Look through the records below, and copy out every line that holds the string "Milli".

....................

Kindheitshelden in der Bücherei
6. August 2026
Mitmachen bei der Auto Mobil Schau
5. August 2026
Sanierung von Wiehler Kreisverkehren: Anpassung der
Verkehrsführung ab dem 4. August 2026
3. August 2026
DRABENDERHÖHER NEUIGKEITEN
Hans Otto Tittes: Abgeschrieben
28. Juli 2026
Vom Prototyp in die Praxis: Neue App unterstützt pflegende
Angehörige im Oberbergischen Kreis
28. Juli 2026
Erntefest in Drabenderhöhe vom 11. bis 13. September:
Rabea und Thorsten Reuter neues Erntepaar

....................

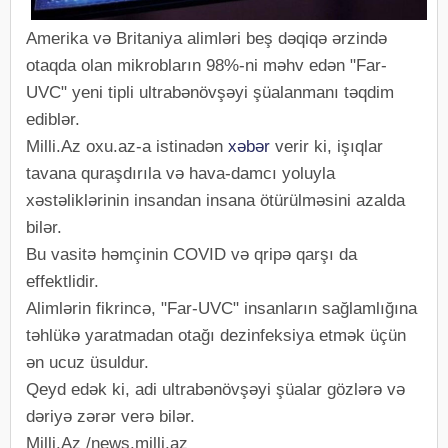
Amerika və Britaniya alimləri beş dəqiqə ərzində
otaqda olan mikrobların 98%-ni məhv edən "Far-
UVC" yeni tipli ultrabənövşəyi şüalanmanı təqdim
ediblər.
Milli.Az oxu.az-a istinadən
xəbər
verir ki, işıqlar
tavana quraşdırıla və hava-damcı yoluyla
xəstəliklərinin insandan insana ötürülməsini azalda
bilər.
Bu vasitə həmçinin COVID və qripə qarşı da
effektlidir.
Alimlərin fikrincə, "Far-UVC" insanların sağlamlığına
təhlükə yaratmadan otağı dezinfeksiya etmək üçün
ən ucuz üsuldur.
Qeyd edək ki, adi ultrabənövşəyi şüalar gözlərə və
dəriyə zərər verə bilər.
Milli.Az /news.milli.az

....................

### Written response:
Milli.Az oxu.az-a istinadən
Milli.Az /news.milli.az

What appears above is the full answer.